Typical misconceptions that make observability expensive
“More dashboards = more control”
Many dashboards quickly create the illusion of an overview. In practice, we often see that teams have visualizations but no clear answers to the questions: What is critical? What is normal? Who responds when? Without defined service signals (e.g., error rate, latency, saturation), monitoring becomes wallpaper.
“Alerts are the same as monitoring”
Alerting is only the tip of the iceberg. If alert rules are not linked to user impact and operational consequences, the result is a flood of alerts and desensitization. Modern operational reality means less “paging” on system details, more escalation based on impact—and clean runbooks that are not reinvented in the incident.
“Logging is only for error cases”
Logs are often understood as “error detection.” However, they are just as important for security analyses, audit trails, and change traceability—especially for distributed systems and SaaS/API integrations. With increasing supply chain risks, a traceable pipeline (from creation to archiving) is not a luxury, but a necessity.

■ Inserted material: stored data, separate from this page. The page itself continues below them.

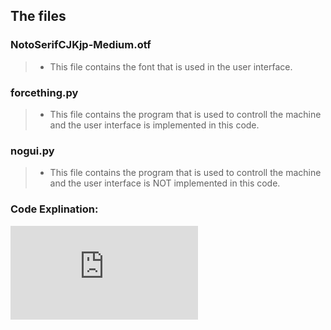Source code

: ## The files
### NotoSerifCJKjp-Medium.otf
> - This file contains the font that is used in the user interface.

### forcething.py
> - This file contains the program that is used to controll the machine and the user interface is implemented in this code.

### nogui.py
> - This file contains the program that is used to controll the machine and the user interface is NOT implemented in this code.

### Code Explination:
![Image](https://github.com/HugoPersson01/POWER-CABLE/blob/main/Machine/Software/howto/Pictures/CodeExplination.pdf)


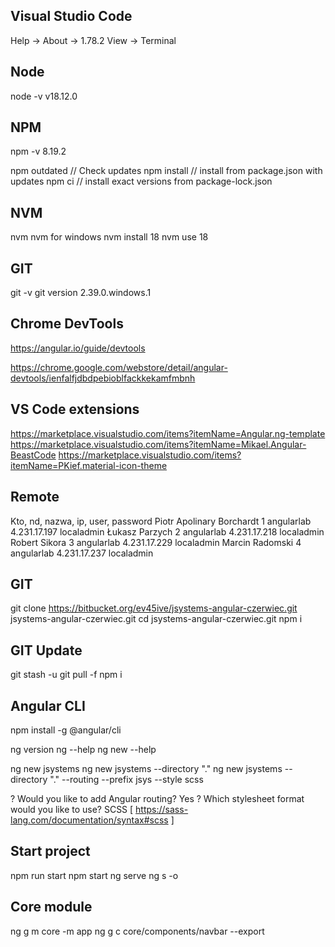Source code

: 

## Visual Studio Code
Help -> About -> 1.78.2
View -> Terminal

## Node
node -v
v18.12.0

## NPM
npm -v
8.19.2

npm outdated // Check updates
npm install // install from package.json with updates
npm ci  // install exact versions from package-lock.json

## NVM
nvm
nvm for windows
nvm install 18
nvm use 18

## GIT
git -v
git version 2.39.0.windows.1

## Chrome DevTools
https://angular.io/guide/devtools

https://chrome.google.com/webstore/detail/angular-devtools/ienfalfjdbdpebioblfackkekamfmbnh


## VS Code extensions
https://marketplace.visualstudio.com/items?itemName=Angular.ng-template
https://marketplace.visualstudio.com/items?itemName=Mikael.Angular-BeastCode
https://marketplace.visualstudio.com/items?itemName=PKief.material-icon-theme
## Remote

Kto, nd, nazwa, ip, user, password
Piotr Apolinary Borchardt 1 angularlab 4.231.17.197 localadmin 
Łukasz Parzych 2 angularlab 4.231.17.218 localadmin 
Robert Sikora 3 angularlab 4.231.17.229 localadmin 
Marcin Radomski 4 angularlab 4.231.17.237 localadmin 


## GIT 
git clone https://bitbucket.org/ev45ive/jsystems-angular-czerwiec.git jsystems-angular-czerwiec.git
cd jsystems-angular-czerwiec.git
npm i 

## GIT Update
git stash -u
git pull -f 
npm i 

## Angular CLI
npm install -g @angular/cli

ng version 
ng --help
ng new --help


ng new jsystems 
ng new jsystems --directory "."
ng new jsystems --directory "." --routing --prefix jsys --style scss 

? Would you like to add Angular routing? Yes
? Which stylesheet format would you like to use? SCSS   [ https://sass-lang.com/documentation/syntax#scss                ]

## Start project
npm run start
npm start
ng serve
ng s -o

## Core module
ng g m core -m app
ng g c core/components/navbar --export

“Tool decision first, architecture later”
Prometheus, Grafana, Loki, OpenTelemetry – these are powerful building blocks. But without a data model (labels, taxonomy), ownership, and retention concept, proprietary dependencies or uncontrolled growth will arise, which will be difficult to standardize later on. Precisely because ecosystems move quickly (collectors, agents, exporters, cloud integrations), it is worth focusing on the target architecture first – then the toolset.
Initial consultation / project initiation
If you want to set up or consolidate a new monitoring/logging setup, it is worth having a structured initial consultation: current pain points, target vision, constraints (on-premises/cloud/hybrid), security and retention requirements, and the question of how telemetry will be integrated into operations and delivery processes.
Frequently asked questions about monitoring & logging
In this FAQ, you will find the topics that come up most frequently in consulting and training sessions. Each answer is kept short and refers to further content if necessary. Can’t find your question? We are happy to help you personally.

Prometheus vs. OpenTelemetry – which one should you use for what?
Prometheus is strong for metrics, alerting, and proven operational processes around pull models and rules. OpenTelemetry is a collection and forwarding standard for metrics, logs, and traces, often useful as “glue” across heterogeneous environments. In practice, the combination is common: Prometheus for metrics/alerting, OTel Collector as an integration layer where different sources need to be merged.
How do I avoid alarm flooding and “blind” dashboards?
Start with a few service-oriented signals and design escalation based on impact: paging only for user impact, details more ticket- or report-based. This includes inhibition/silences, clear runbooks, and regular rule reviews. It is crucial that alerting becomes part of the operating model – not just “a few rules.”
What makes monitoring audit- and revision-compliant?
Above all, traceability in the data chain: stable identities, clean time base, defined retention, and documented policies. In addition, there are tamper-resistant storage options when requirements suggest this, as well as regular self-checks/reports. It is also important that changes to rules and dashboards are versioned and reviewable.
Do I also need monitoring in small environments?
Yes—especially there, failures often have an immediate impact on users and operations. The scope does not have to be large: a few core metrics, a clear log pipeline, and manageable alerts are often enough to get started. Growth then means expanding standards, not “starting from scratch.”